Phase doppler particle analyser (PDPA) characterization and modeling of sprays from orthogonally interacting water and air jets

Atomization of a jet in air cross flow has numerous applications in industrial and natural systems. In this study, spray characteristics (i.e., droplet mean diameter, Sauter mean diameter, and volume flux distribution) generated from perpendicularly interacting air jet of 7.5-mm diameter and water jet of 0.8-mm diameter are characterized using a phase Doppler particle analyzer (PDPA) in a forward scattering mode. The investigation is done for seven momentum ratios (q), where the momentum ratios are varied by varying the jet flow rate while keeping air flow rate constant.
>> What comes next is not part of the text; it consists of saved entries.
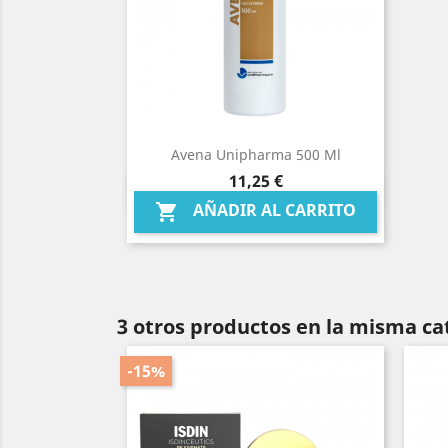
Avena Unipharma 500 Ml
Precio
11,25 €
Vista rápida

AÑADIR AL CARRITO

3 otros productos en la misma ca
-15%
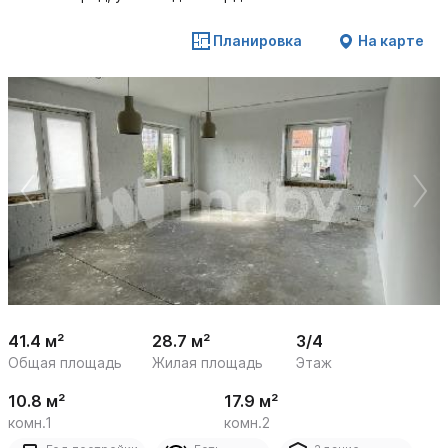
Планировка
На карте
 /

1
18
41.4 м²
28.7 м²
3/4
Общая площадь
Жилая площадь
Этаж
10.8 м²
17.9 м²
комн.1
комн.2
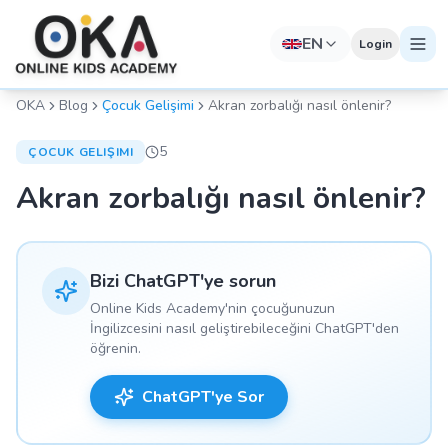
EN
Login
OKA
Blog
Çocuk Gelişimi
Akran zorbalığı nasıl önlenir?
5
ÇOCUK GELIŞIMI
Akran zorbalığı nasıl önlenir?
Bizi ChatGPT'ye sorun
Online Kids Academy'nin çocuğunuzun
İngilizcesini nasıl geliştirebileceğini ChatGPT'den
öğrenin.
ChatGPT'ye Sor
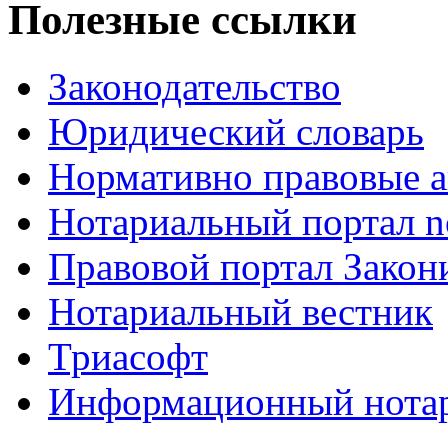
Полезные ссылки
Законодательство
Юридический словарь
Нормативно правовые а
Нотариальный портал no
Правовой портал Закон
Нотариальный вестник
Триасофт
Информационный нотари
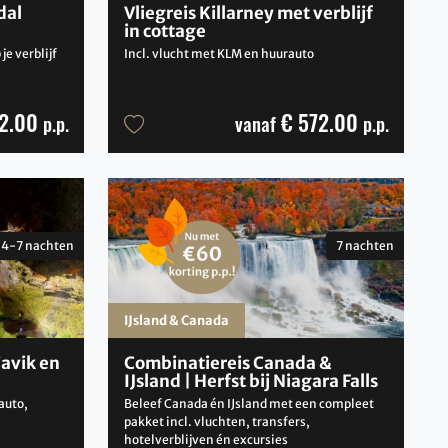
dal
Vliegreis Killarney met verblijf
in cottage
e verblijf
Incl. vlucht met KLM en huurauto
2.00
€ 572.00
p.p.
vanaf
p.p.
4-7 nachten
7 nachten
IJsland & Canada
avik en
Combinatiereis Canada &
IJsland | Herfst bij Niagara Falls
auto,
Beleef Canada én IJsland met een compleet
pakket incl. vluchten, transfers,
hotelverblijven én excursies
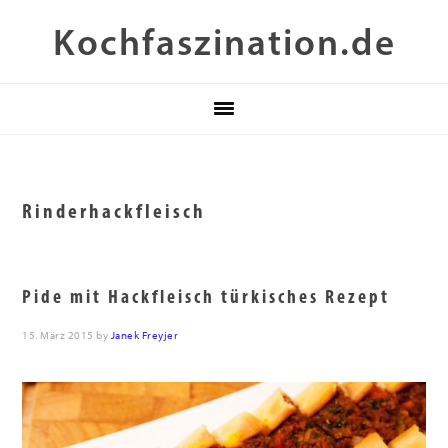
Zur
Skip
Zur
Kochfaszination.de
Hauptnavigation
to
Fußzeile
springen
main
springen
content
Rinderhackfleisch
Pide mit Hackfleisch türkisches Rezept
15. März 2015
by
Janek Freyjer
The jet Weber number is calculated to be 42.56, which is constant for all the cases and falls under the multimode breakup regime. PDPA measurements are done at different spatial locations, 40 mm below the tip of the injector to avoid ligaments and to ensure stable droplets. From the experimental results, it is found that for all flow conditions, volume flux is maximum near the geometric center of the spray and decreases towards the edges indicating the solid cone structure of the spray. The volume flux also increases with increase in q. The maximum of mean droplet diameter (D10) and Sauter mean diameter (SMD or D32) is found at the geometric center of the spray in the x direction, whereas in the y direction the maximum D10 and D32 are shifted towards the windward side of the jet. The diameter–velocity correlation is negative at the center of the spray and positive at the edges for both x and y directions. The correlation model for volume flux is found to be in accordance with the experimental data, while a few outliers are found in the diameter model due to the presence of large droplets that skew the data.